The Wolf That ‘Must Love Christmas’

(l-r) Neal Bledsoe as Nick and Liza Lapira as Natalie.in MUST LOVE CHRISTMAS. ©CBS Broadcssting. CR: Bettina Strauss/CBS

By JUDY SLOANE

Front Row Features

HOLLYWOOD-With “Must Love Christmas,” CBS continues to deliver their Sunday night original holiday movies this month.

The film spotlights, Natalie Wolf, (Liza Lapira, “The Equalizer”) a recluse from New York, who happens to be a renowned writer of romantic Christmas novels. With a terrible case of writer’s block, and a deadline looming, she decides to step out from her safe environment and travel to Buffalo, a city that inspired her first Christmas novel.

When a freak snowstorm hits, she is stuck in the idyllic small town of Cranberry Falls, and becomes involved in a love triangle, with Caleb (Nathan Witte,) a tow truck driver who was her first high school crush, and a reporter, Nick (Neal Bledsoe,) who is determined to interview her for his failing magazine.

“Must Love Christmas,” premieres on Sunday, December 11, 2022

9 p.m. ET/PT and will be available to stream live and on demand with Paramount+

Liza Lapira and the movie’s screenwriter, Mark Amato (“A Christmas Proposal,” “A Kiss Before Christmas,”) spoke with members of the TV Critics Association about their new holiday special.

Q: Liza, I don’t know if there’s also an “Equalizer” episode on December 11th, but if there is, do you get a kick out of the idea that you will be in two shows that night?

Liza Lapira: Yeah, I’m really excited for viewers to see me play (two) vastly different (roles.) Mel, the character I play on “The Equalizer,” is much more self‑assured, to put it mildly, and much more aggressive than Natalie in this movie, so I get a kick out of that. It’s just 180 in terms of a personality shift.

Q: Is there something special in your mind about being a lead in a Christmas movie?

Lapira: Yeah, it’s really special for me to be the protagonist in this kind of movie because I’ve been a fan for so long. When growing up I didn’t see many protagonists that look like me so this has just been a doubly wonderful thing for me to be a part of.

Q: Mark, what are the things you want to avoid when you’re doing a movie like this?

Mark Amato: There are so many tropes that you have to find a way to recycle, and I don’t want to recycle.  Like my critics would say, you know how it’s going to end. You see two characters; we know they’re going to be together in the end.  I said, but you don’t know how.
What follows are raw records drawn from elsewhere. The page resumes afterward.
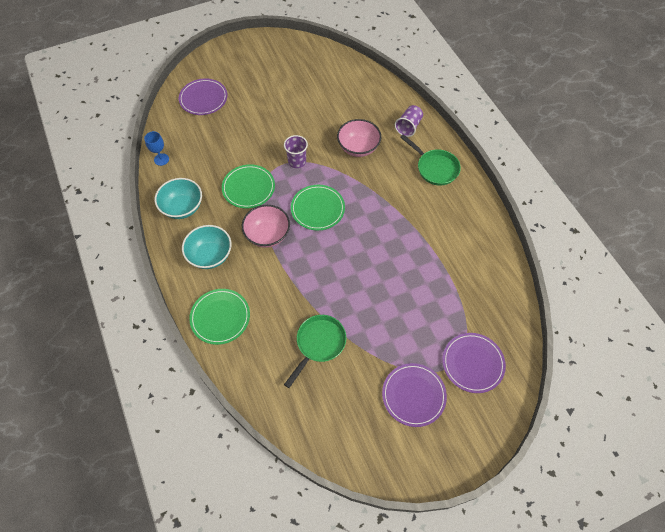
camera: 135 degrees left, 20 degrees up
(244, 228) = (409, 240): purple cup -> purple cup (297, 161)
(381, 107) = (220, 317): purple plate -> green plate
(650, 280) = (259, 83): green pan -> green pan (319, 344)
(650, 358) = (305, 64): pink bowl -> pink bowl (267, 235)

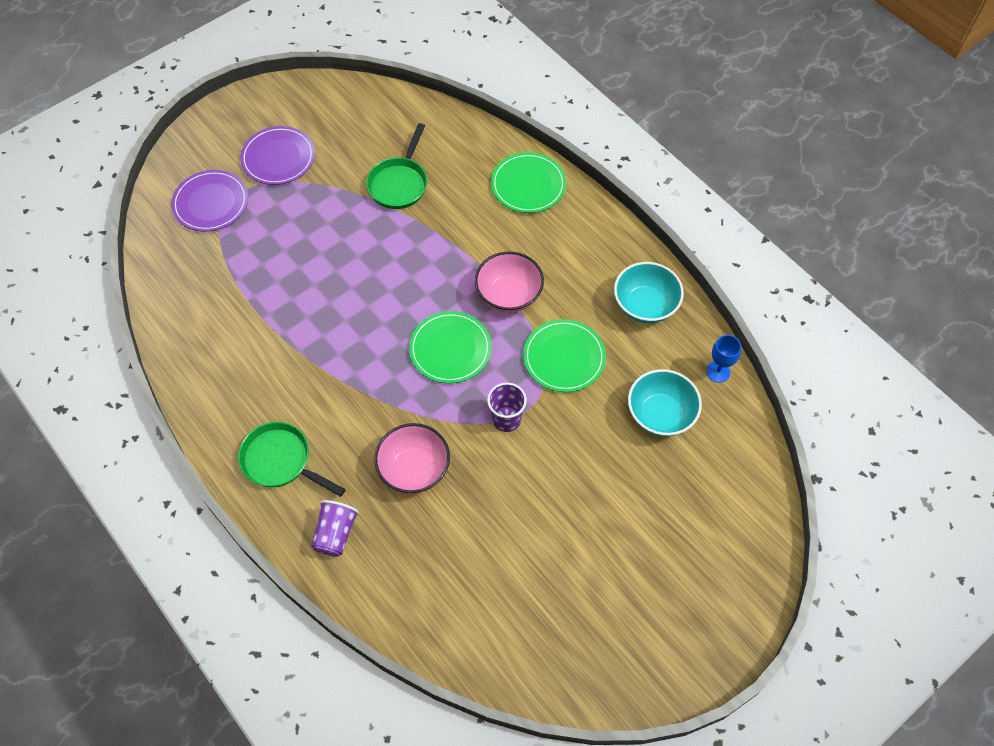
camera: 165 degrees right, 0 degrees up
(203, 98) = (713, 504): purple plate -> none
(210, 255) = (574, 251): turquoise bowl -> turquoise bowl (660, 414)

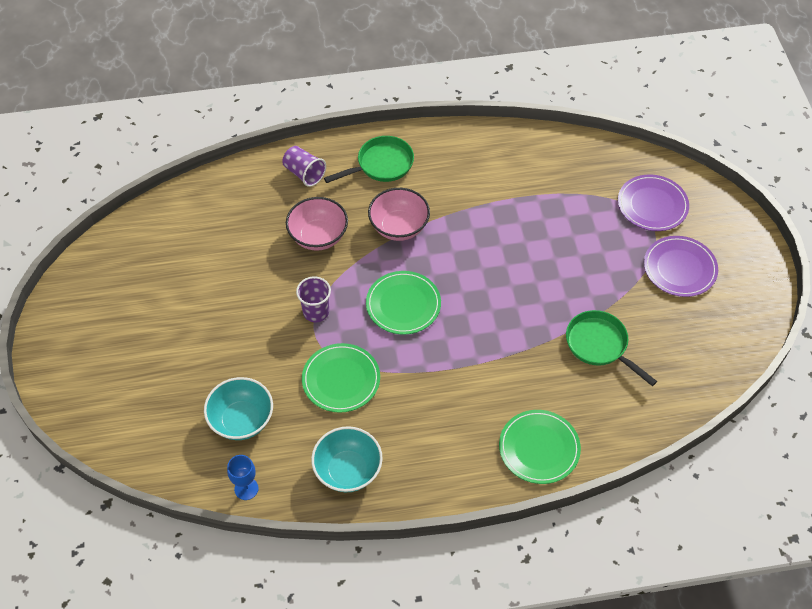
camera: 120 degrees right, 5 degrees down
(509, 295) = (427, 370): pink bowl -> pink bowl (399, 227)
I guarantee no one is going to be able to predict the ending. And for me that becomes the biggest challenge because if I get to a situation where it feels a little too comfortable and a little too easy, I haven’t tested myself. So each one I hope to get better and better.

Q: Do you have a favorite romance movie that inspired you?
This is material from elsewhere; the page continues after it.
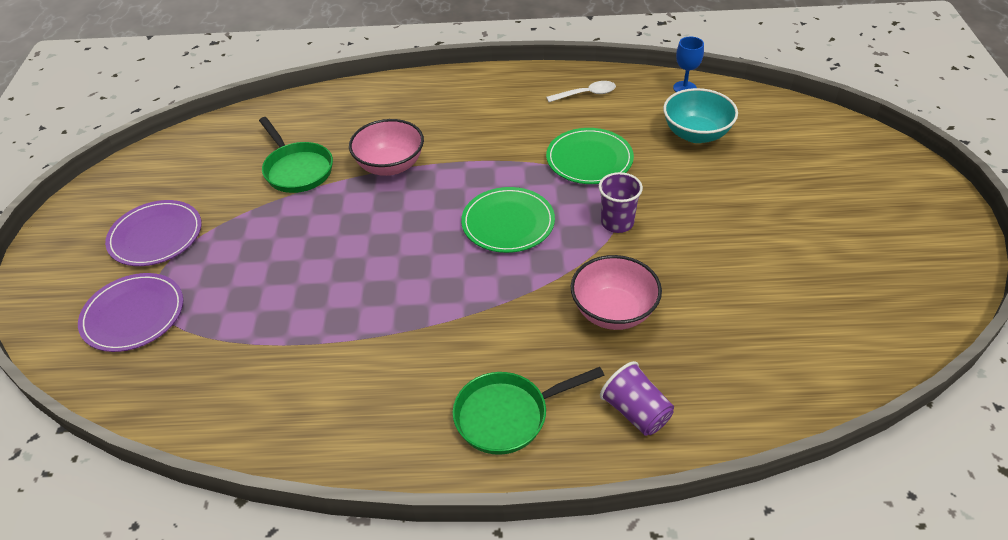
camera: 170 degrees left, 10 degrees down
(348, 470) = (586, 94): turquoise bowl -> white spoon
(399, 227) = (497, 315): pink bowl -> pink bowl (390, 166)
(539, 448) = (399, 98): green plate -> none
Amato: The inspiration for this movie for me was “Romancing the Stone.”  (Kathleen Turner played Joan Wilder, a romance novelist.) The ‘Joan Wilder’ in my version was somebody who was so completely introverted, who’s just lived in her novels and the occupational hazard that that would create.

Lapira: Both of the leading men in the love triangle helped this character grow just as friends. She confronts a traumatic thing that happened years before this movie takes place, and she steps out of the shell that she’s been living in and leaps into her life as an active participant.

Q: Liza, is it easier for you to act meeting the cute guys or the end where you decide which one you want?

Liza: Meet cute versus the end. If the actors I’m working with and the script and the director are great, then they’re both pretty easy and fun to play.

For this movie, I had two [cuties] to meet. I enjoyed both of them immensely. I got both kinds of cute. I got the high school crush, the guy in my dreams that I haven’t seen in forever, the unrequited love, and then I got the antagonistic banter witty cute, so I’m thoroughly spoiled by this movie.

Q: Liza, what is your favorite holiday?

Lapira: I’m in line with Natalie. Christmas is pretty much up there.  It’s a time for family. I come from a very, very big one and it’s the one holiday of the year that we all make the trek to the main home and congregate and eat and drink and eat and eat.